Fernando Rapallini
- Full name: Fernando Andrés Rapallini
- Born: 28 April 1978 (age 48) La Plata, Argentina

Domestic
- Years: League / Role
- 2006–: Primera B Nacional / Referee
- 2011–: Primera División / Referee

International
- Years: League / Role
- 2014–2023: FIFA listed / Referee

= Fernando Rapallini =

Argentine football referee (born 1978)

Fernando Andrés Rapallini (born 28 April 1978) is an Argentine football referee who officiates in the Argentine Primera División. He has been a FIFA referee since 2014.

==Refereeing career==
In 2011, Rapallini began officiating in the Argentine Primera División. His first match as referee was on 19 June 2011 between Godoy Cruz and All Boys. In 2014, he was put on the FIFA referees list. He officiated his first senior international match on 5 June 2015 between Chile and El Salvador.
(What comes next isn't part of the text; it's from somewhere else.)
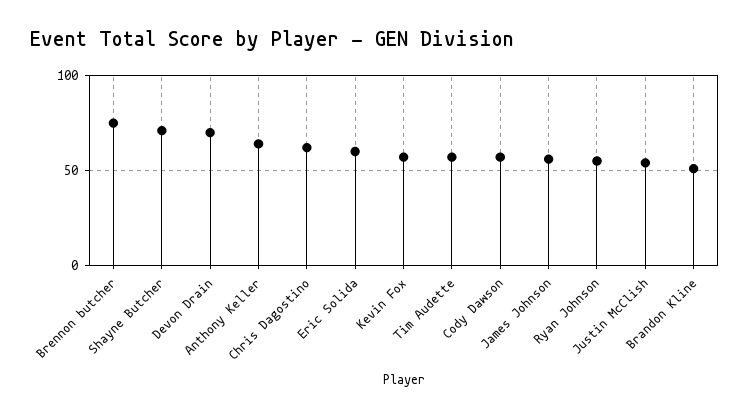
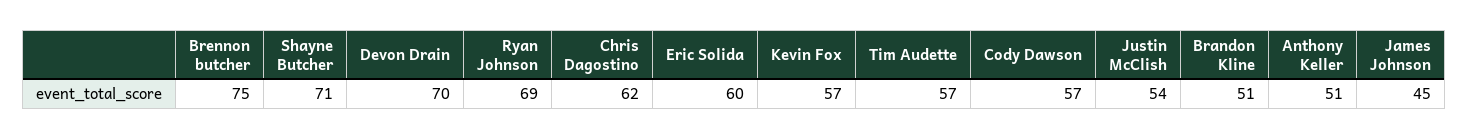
Anthony Keller: 65 -> 51
James Johnson: 55 -> 45
Ryan Johnson: 55 -> 69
Rapallini has officiated numerous finals in Argentina, including the 2013 Supercopa Argentina, 2017 Copa Argentina Final, 2018 Supercopa Argentina and 2019 Trofeo de Campeones de la Superliga Argentina. He was selected by CONMEBOL as the fourth official for the second leg of the 2015 Recopa Sudamericana between Argentine clubs San Lorenzo and River Plate, and officiated the second leg of the 2020 Recopa Sudamericana between Brazilian club Flamengo and Ecuadorian club Independiente del Valle. He also worked as one of the assistant video assistant referees for the 2020 Copa Libertadores Final between Brazilian clubs Palmeiras and Santos.

Rapallini was selected as a match official for the 2015 South American U-17 Championship in Paraguay, as well as the 2017 South American U-17 Championship and 2019 South American U-20 Championship, both in Chile. In March 2019, he was selected a referee for both the 2019 FIFA U-20 World Cup in Poland and the 2019 Copa América in Brazil.

As part of a referee exchange programme between CONMEBOL and UEFA, Rapallini was selected on 21 April 2021 as a referee for UEFA Euro 2020, to be held across Europe in June and July 2021. This marked the first time a South American referee had been selected to officiate at the UEFA European Championship.
At the group stage he was the referee of the Ukraine-North Macedonia game (17 June 2021) at the National Arena in Bucharest, and of the Croatia-Scotland clash (22 June 2021) at Glasgow's Hampden Park, as well as the 1/16 game France-Switzerland (28 June 2021) at the National Arena in Bucharest.

Rapallini was selected to be a referee at the 2022 FIFA World Cup, where he officiated three matches.